With the start of the new Iranian academic year, a raft of restrictions on courses open to Baha’i female students has been introduced, raising questions about the rights of women to education in Iran – and the long-term impact such exclusions might have. A number of young women of Baha’i faith have been deprived of admission to university in various Iran cities despite passing the university entrance exam. The excuse cited by officials has been “deficient records”, an excuse used by the Evaluation Organization (Sanjesh) to prevent Baha’iis from entering higher education.
Some of these young women have been identified as: Paniz Johari, Pegah Johari, Roxana Karamzadeh, Taranom Haghighi, Parnia Misaghi, Bahareh Rahmani, Zohreh Fazli, Sama Safari, Pegah Sirousian, Afrouz Zabihi, Ava Sadeghian, Mahna Moslemi, Ghazal.

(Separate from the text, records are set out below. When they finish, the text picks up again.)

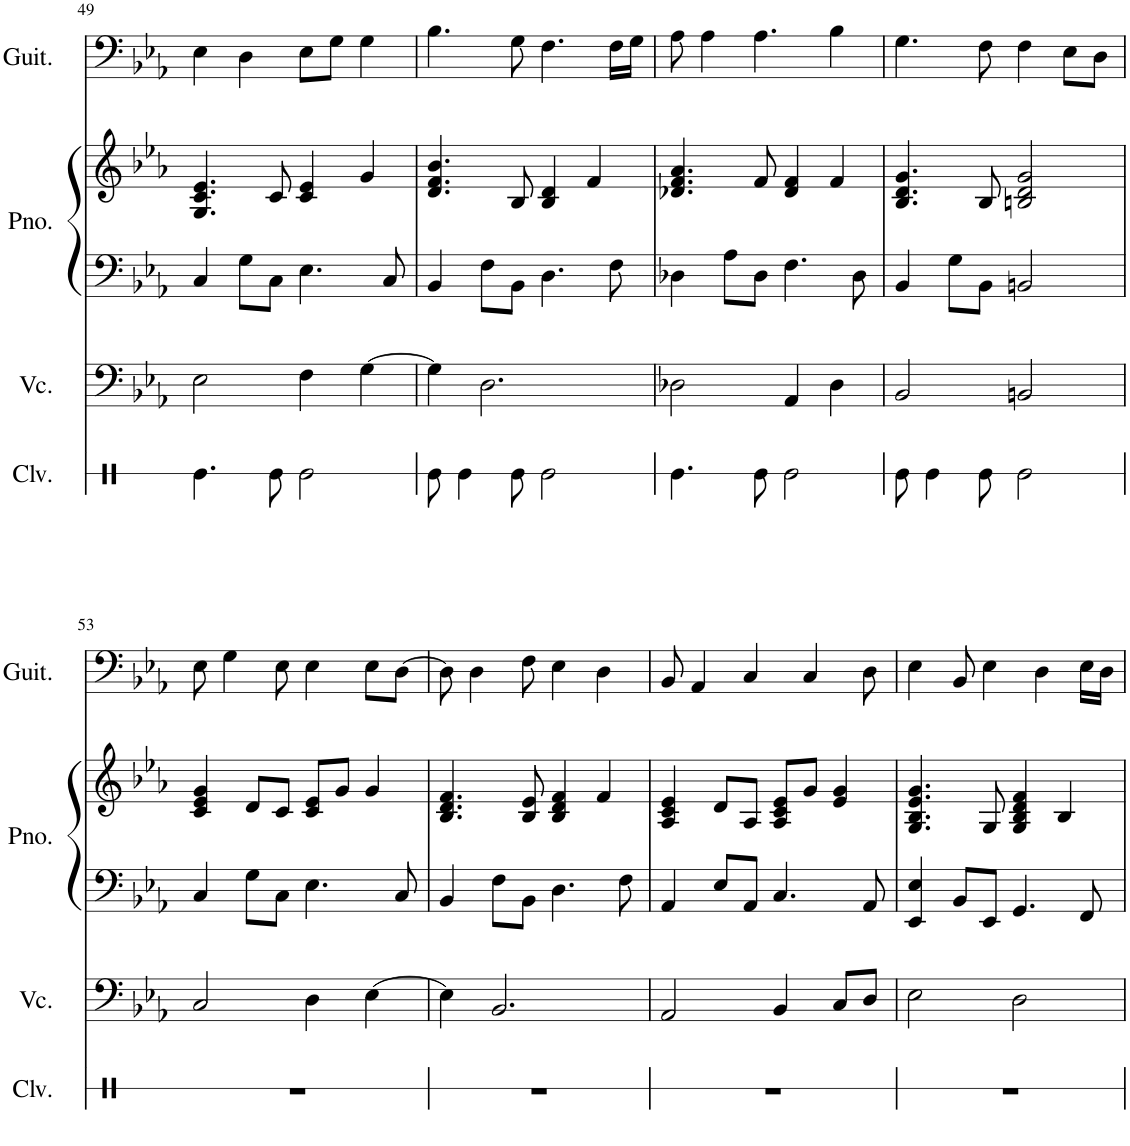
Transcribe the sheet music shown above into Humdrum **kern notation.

**kern	**kern	**kern	**kern	**kern
*part4	*part3	*part2	*part2	*part1
*staff5	*staff4	*staff3	*staff2	*staff1
*I"Claves	*I"Violoncello	*I"Piano	*	*I"Acoustic Guitar
*I'Clv.	*I'Vc.	*I'Pno.	*	*I'Guit.
!!LO:PB:g=z
*clefX	*clefF4	*clefF4	*clefG2	*clefF4
*k[]	*k[b-e-a-]	*k[b-e-a-]	*k[b-e-a-]	*k[b-e-a-]
*M4/4	*M4/4	*M4/4	*M4/4	*M4/4
=49	=49	=49	=49	=49
4.Re\	2E-\	4C/	4.G/ 4.c/ 4.e-/	4E-\
.	.	8G\L	.	4D\
8Re\	.	8C\J	8c/	.
2Re\	4F\	4.E-\	4c/ 4e-/	8E-\L
.	.	.	.	8G\J
.	[4G\	.	4g/	4G\
.	.	8C/	.	.
=50	=50	=50	=50	=50
8Re\	4G\]	4BB-/	4.d/ 4.f/ 4.b-/	4.B-\
4Re\	.	.	.	.
.	2.D\	8F\L	.	.
8Re\	.	8BB-\J	8B-/	8G\
2Re\	.	4.D\	4B-/ 4d/	4.F\
.	.	.	4f/	.
.	.	8F\	.	16F\LL
.	.	.	.	16G\JJ
=51	=51	=51	=51	=51
4.Re\	2D-X\	4D-X\	4.d-X/ 4.f/ 4.a-/	8A-\
.	.	.	.	4A-\
.	.	8A-\L	.	.
8Re\	.	8D-\J	8f/	4.A-\
2Re\	4AA-/	4.F\	4d-/ 4f/	.
.	4D-\	.	4f/	4B-\
.	.	8D-\	.	.
=52	=52	=52	=52	=52
8Re\	2BB-/	4BB-/	4.B-/ 4.d/ 4.g/	4.G\
4Re\	.	.	.	.
.	.	8G\L	.	.
8Re\	.	8BB-\J	8B-/	8F\
2Re\	2BBn/	2BBn/	2Bn/ 2d/ 2g/	4F\
.	.	.	.	8E-\L
.	.	.	.	8D\J
!!LO:LB:g=z
=53	=53	=53	=53	=53
1r	2C/	4C/	4c/ 4e-/ 4g/	8E-\
.	.	.	.	4G\
.	.	8G\L	8d/L	.
.	.	8C\J	8c/J	8E-\
.	4D\	4.E-\	8c/ 8e-/L	4E-\
.	.	.	8g/J	.
.	[4E-\	.	4g/	8E-\L
.	.	8C/	.	[8D\J
=54	=54	=54	=54	=54
1r	4E-\]	4BB-/	4.B-/ 4.d/ 4.f/	8D\]
.	.	.	.	4D\
.	2.BB-/	8F\L	.	.
.	.	8BB-\J	8B-/ 8e-/	8F\
.	.	4.D\	4B-/ 4d/ 4f/	4E-\
.	.	.	4f/	4D\
.	.	8F\	.	.
=55	=55	=55	=55	=55
1r	2AA-/	4AA-/	4A-/ 4c/ 4e-/	8BB-/
.	.	.	.	4AA-/
.	.	8E-/L	8d/L	.
.	.	8AA-/J	8A-/J	4C/
.	4BB-/	4.C/	8A-/ 8c/ 8e-/L	.
.	.	.	8g/J	4C/
.	8C/L	.	4e-/ 4g/	.
.	8D/J	8AA-/	.	8D\
=56	=56	=56	=56	=56
1r	2E-\	4EE-/ 4E-/	4.G/ 4.B-/ 4.e-/ 4.g/	4E-\
.	.	8BB-/L	.	8BB-/
.	.	8EE-/J	8G/	4E-\
.	2D\	4.GG/	4G/ 4B-/ 4d/ 4f/	.
.	.	.	.	4D\
.	.	.	4B-/	.
.	.	8FF/	.	16E-\LL
.	.	.	.	16D\JJ
=	=	=	=	=
*-	*-	*-	*-	*-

Many reports indicate that far fewer girls than boys are completing – or even going into – education. In addition to national legislation, the state has moved forward with other initiatives that restrict women’s ability to participate in public life. Most notably, the state has promoted gender-based university admissions policies that are highly discriminatory to women.
Ironically, the Islamic Republic has long pointed to the expansion of women’s education as one of its crowning achievements. Yet the success of female education in Iran, especially the expansion of women’s university attendance, triggered a reactionary backlash that came to fruition under the (previous) hardline administration of Mahmoud Ahmadinejad.
Conservative government officials and clerics came to view female education as a threat to traditional Islamic values, particularly regarding commitment to the family and willingness to marry and bear children. They linked university-level education and the professional opportunities it created to an increasing divorce rate and plummeting fertility rate. Restricting women’s access to areas of study in higher education thus became a policy priority.